COSA FARAI: Ricopia fedelmente, senza alcuna modifica, tutto ciò che va dalla riga contenente "scientific name: Platalea leucorodia" fino all'ultima riga dei dati, estremi inclusi.

DATI ARCHIVIATI:
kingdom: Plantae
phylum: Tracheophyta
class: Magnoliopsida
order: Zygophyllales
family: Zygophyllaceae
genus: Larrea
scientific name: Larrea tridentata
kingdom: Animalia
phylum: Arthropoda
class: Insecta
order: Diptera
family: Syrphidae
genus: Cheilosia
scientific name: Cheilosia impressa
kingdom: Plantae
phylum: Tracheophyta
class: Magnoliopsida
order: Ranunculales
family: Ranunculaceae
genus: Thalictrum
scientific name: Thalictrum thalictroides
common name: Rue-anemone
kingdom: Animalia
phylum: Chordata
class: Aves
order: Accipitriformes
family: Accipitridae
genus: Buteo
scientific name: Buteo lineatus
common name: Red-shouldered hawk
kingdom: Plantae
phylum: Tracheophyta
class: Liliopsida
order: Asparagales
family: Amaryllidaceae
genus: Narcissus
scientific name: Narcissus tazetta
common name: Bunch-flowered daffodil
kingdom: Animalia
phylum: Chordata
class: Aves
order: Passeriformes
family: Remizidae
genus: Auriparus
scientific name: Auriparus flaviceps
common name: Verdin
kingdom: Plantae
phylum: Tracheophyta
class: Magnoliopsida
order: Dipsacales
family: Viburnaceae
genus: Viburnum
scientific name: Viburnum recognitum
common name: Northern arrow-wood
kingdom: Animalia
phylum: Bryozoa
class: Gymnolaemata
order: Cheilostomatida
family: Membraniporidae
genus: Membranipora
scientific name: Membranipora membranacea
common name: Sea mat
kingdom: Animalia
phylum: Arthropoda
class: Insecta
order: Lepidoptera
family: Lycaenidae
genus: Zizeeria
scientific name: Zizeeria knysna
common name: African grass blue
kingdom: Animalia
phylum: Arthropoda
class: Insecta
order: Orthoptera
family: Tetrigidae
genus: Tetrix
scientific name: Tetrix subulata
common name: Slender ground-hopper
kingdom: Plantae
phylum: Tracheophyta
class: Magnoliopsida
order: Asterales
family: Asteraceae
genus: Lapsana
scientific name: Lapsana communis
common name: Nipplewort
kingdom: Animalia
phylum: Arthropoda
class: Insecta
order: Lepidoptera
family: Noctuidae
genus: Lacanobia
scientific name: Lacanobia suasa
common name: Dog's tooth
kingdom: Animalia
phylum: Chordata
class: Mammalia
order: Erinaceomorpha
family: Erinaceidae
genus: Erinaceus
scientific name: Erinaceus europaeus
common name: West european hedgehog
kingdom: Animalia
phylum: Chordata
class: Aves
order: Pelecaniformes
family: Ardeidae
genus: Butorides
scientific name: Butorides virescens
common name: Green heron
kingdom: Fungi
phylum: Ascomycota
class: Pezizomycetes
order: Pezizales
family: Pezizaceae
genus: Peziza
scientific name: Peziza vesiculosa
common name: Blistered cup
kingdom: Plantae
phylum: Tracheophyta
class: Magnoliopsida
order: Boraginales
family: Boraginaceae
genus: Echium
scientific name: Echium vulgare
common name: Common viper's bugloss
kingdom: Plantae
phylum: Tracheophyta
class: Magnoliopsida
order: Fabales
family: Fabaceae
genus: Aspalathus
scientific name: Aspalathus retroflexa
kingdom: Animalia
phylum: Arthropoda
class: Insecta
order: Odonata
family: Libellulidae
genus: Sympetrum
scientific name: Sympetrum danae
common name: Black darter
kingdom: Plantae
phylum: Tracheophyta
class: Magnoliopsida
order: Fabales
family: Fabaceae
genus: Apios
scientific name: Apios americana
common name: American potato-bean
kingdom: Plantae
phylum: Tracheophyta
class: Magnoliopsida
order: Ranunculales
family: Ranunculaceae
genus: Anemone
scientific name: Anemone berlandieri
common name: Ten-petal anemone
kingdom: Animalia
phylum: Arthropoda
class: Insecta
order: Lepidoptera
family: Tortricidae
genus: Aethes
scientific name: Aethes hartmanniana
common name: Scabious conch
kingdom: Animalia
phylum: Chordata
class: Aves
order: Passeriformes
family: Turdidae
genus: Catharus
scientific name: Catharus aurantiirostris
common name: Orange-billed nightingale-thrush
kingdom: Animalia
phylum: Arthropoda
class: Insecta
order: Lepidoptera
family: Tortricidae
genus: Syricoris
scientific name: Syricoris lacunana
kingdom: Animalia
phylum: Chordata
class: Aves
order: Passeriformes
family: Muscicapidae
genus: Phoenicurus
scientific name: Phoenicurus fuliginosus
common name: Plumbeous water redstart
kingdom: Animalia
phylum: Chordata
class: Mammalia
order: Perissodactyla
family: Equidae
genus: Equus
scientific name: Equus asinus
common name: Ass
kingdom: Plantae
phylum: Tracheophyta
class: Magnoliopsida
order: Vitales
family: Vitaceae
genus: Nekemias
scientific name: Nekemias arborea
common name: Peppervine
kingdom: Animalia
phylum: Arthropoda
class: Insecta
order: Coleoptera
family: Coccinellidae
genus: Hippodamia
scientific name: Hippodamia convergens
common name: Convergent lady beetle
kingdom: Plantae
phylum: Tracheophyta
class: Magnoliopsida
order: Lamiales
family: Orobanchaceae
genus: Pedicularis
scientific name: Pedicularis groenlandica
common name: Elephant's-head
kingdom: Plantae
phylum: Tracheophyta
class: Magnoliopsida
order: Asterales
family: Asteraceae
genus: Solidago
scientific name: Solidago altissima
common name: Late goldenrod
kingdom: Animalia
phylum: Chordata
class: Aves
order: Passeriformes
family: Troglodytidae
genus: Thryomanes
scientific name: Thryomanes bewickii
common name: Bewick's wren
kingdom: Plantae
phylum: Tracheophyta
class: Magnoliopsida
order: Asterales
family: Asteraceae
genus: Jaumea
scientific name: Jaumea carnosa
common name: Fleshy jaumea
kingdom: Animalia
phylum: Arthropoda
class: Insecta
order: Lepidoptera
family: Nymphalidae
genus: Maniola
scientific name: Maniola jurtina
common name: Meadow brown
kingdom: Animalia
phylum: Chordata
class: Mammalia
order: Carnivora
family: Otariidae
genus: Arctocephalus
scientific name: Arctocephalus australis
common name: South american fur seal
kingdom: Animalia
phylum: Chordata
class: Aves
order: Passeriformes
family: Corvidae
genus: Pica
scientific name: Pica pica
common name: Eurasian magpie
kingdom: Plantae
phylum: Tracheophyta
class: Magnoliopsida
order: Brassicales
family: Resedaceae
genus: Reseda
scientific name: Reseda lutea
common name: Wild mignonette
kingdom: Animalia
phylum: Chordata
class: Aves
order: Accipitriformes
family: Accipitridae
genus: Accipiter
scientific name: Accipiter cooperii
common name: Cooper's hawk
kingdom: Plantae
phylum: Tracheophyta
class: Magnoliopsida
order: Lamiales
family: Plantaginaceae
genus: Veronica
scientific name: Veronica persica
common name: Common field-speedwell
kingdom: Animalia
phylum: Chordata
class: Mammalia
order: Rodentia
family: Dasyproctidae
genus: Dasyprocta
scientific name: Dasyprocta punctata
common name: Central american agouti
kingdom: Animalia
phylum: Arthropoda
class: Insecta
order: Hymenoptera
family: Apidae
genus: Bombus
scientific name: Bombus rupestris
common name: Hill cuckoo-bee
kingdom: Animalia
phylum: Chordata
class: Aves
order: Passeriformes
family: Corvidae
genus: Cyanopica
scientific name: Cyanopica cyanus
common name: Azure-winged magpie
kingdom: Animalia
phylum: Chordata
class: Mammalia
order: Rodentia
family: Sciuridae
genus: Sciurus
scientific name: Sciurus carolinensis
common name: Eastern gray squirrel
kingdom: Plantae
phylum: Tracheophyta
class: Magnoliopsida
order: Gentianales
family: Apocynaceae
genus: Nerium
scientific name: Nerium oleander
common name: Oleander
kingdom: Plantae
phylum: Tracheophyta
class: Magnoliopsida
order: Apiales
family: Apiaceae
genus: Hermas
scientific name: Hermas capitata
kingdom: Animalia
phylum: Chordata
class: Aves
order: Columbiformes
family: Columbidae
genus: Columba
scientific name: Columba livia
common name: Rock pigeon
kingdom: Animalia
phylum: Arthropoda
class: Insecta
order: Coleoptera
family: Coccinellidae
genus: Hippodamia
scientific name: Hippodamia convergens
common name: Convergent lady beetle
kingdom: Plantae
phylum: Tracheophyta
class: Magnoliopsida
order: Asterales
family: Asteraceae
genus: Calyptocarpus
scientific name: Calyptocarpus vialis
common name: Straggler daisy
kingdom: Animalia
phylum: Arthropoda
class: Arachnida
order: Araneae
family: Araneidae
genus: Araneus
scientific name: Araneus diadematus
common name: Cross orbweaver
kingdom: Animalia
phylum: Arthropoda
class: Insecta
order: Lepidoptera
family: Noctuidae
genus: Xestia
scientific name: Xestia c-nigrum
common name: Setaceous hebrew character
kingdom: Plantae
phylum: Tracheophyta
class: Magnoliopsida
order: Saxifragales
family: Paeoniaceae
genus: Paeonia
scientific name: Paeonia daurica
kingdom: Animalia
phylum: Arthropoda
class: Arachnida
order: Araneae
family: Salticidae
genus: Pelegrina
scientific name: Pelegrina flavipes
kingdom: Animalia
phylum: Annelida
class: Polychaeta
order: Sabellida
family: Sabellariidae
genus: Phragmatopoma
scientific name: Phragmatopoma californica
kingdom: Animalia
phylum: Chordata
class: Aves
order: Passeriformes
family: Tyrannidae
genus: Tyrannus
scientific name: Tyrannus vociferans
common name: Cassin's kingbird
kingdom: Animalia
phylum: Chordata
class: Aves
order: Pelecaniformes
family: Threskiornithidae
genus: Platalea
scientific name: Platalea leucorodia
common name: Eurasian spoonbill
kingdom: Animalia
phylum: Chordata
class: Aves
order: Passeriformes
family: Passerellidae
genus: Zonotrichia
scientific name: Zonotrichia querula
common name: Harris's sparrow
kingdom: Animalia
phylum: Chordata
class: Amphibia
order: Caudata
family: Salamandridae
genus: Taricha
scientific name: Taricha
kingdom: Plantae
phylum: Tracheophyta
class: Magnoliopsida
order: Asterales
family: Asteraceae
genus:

RISPOSTA ALL'ESERCIZIO:
scientific name: Platalea leucorodia
common name: Eurasian spoonbill
kingdom: Animalia
phylum: Chordata
class: Aves
order: Passeriformes
family: Passerellidae
genus: Zonotrichia
scientific name: Zonotrichia querula
common name: Harris's sparrow
kingdom: Animalia
phylum: Chordata
class: Amphibia
order: Caudata
family: Salamandridae
genus: Taricha
scientific name: Taricha
kingdom: Plantae
phylum: Tracheophyta
class: Magnoliopsida
order: Asterales
family: Asteraceae
genus:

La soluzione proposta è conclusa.